Degli 89 principali ospedali della capitale e delle regioni del Paese, 71 sono fuori servizio, mentre il resto funziona parzialmente. Alcune strutture sanitarie sono state occupate da gruppi armati, sottraendo cure salvavita a milioni di minori e alle loro famiglie. Ci sono stati almeno 53 attacchi contro le strutture di assistenza sanitaria, che hanno provocato 11 morti da aprile.

“L’impossibilità di dare degna sepoltura a chi è morto è un ulteriore elemento di sofferenza per le famiglie di Khartoum. Stiamo assistendo a una crisi sanitaria in atto, oltre allo sconforto, alla paura e al dolore. Laddove gli ospedali sono ancora aperti, sono sovraccarichi, il personale è stremato e mancano i rifornimenti” ha dichiarato il dottor Bashir Kamal Eldin Hamid, direttore per la salute e la nutrizione di Save the Children.

Chiediamo alle parti in conflitto di concordare un’immediata cessazione dei combattimenti in Sudan e trovare una soluzione pacifica al conflitto. Ogni bambino o bambina, indipendentemente da dove viva, merita di vivere una vita sicura, felice e sana, libera dalla violenza”.

La denuncia di Amnesty

Amnesty International ha diffuso nei giorni scorsi un nuovo rapporto “Death came to our home: War crimes and civilian suffering in Sudan” sui crimini di guerra commessi nel conflitto tra le Forze di supporto rapido (Fsr) e le Forze armate sudanesi (Fas), che sta devastando lo stato.
Il rapporto documenta massacri di civili a seguito di attacchi deliberati e indiscriminati portati a termine dalle parti in conflitto contro la popolazione civile e denuncia violenze sessuali contro donne e ragazze, attacchi mirati contro strutture civili, quali ospedali e chiese e vasti saccheggi.
Alcune di queste azioni – come gli attacchi contro i civili e quelli contro le strutture civili, lo stupro e altre forme di violenza sessuale e i saccheggi – costituiscono crimini di guerra. Il rapporto riguarda principalmente la capitale Khartoum e il Darfur occidentale.
“Ogni singolo giorno, mentre le Fsr e le Fas combattono per il controllo del territorio, la popolazione civile sudanese soffre orrori inimmaginabili”, ha dichiarato Agnès Callamard, segretaria generale di Amnesty International.
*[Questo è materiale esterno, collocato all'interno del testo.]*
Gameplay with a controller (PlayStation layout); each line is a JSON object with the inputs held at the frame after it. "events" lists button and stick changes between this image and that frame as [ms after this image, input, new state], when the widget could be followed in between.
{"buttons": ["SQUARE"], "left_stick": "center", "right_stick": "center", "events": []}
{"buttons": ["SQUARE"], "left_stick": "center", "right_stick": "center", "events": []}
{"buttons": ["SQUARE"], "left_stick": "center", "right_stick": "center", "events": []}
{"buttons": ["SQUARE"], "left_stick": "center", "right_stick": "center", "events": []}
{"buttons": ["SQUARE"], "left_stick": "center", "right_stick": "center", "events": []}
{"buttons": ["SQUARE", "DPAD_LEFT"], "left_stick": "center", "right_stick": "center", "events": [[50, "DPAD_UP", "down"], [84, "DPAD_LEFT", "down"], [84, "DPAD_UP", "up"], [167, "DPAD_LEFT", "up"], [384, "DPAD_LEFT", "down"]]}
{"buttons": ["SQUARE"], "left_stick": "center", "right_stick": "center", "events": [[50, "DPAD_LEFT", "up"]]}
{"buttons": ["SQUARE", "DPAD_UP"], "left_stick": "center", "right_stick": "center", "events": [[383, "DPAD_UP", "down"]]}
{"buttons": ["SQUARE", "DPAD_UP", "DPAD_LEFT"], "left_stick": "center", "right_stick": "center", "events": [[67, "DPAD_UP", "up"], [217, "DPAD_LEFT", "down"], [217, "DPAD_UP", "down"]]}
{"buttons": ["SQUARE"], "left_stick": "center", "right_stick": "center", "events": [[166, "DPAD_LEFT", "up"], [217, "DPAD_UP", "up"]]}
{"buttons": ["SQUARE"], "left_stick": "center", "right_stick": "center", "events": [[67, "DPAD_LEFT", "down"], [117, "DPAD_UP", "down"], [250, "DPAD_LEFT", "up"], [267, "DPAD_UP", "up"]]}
“I civili vengono uccisi all’interno delle loro abitazioni o mentre cercano disperatamente cibo, acqua e medicinali. Finiscono in mezzo al fuoco incrociato quando provano a fuggire e vengono intenzionalmente assassinati in attacchi mirati. Decine di donne e ragazze, alcune di soli 12 anni, sono state stuprate o sottoposte ad altre forme di violenza sessuale. Nessun luogo è sicuro”, ha sottolineato Callamard.

“La violenza dilagante nella regione del Darfur, dove le Fsr e le milizie loro alleate stanno portando morte e distruzione, fa venire in mente la campagna di terra bruciata dei decenni scorsi, in alcuni casi ad opera dei medesimi responsabili”, ha aggiunto Callamard.
“Le Fsr, le Fas e i gruppi armati affiliati alle une e alle altre, devono porre fine agli attacchi contro i civili e garantire percorsi sicuri in uscita per chi cerca salvezza. Occorrono misure urgenti per assicurare giustizia e riparazione per le vittime e le persone sopravvissute”, ha proseguito Callamard.

Dal 15 aprile 2023 le Fas  (dirette dal capo del Consiglio supremo del Sudan, il generale Abdel Fattah al-Burhan) e le Fsr (un gruppo paramilitare guidato dal generale Mohamed Hamdan Dagalo, noto come Hemedti) si stanno scontrando per il controllo del Sudan. 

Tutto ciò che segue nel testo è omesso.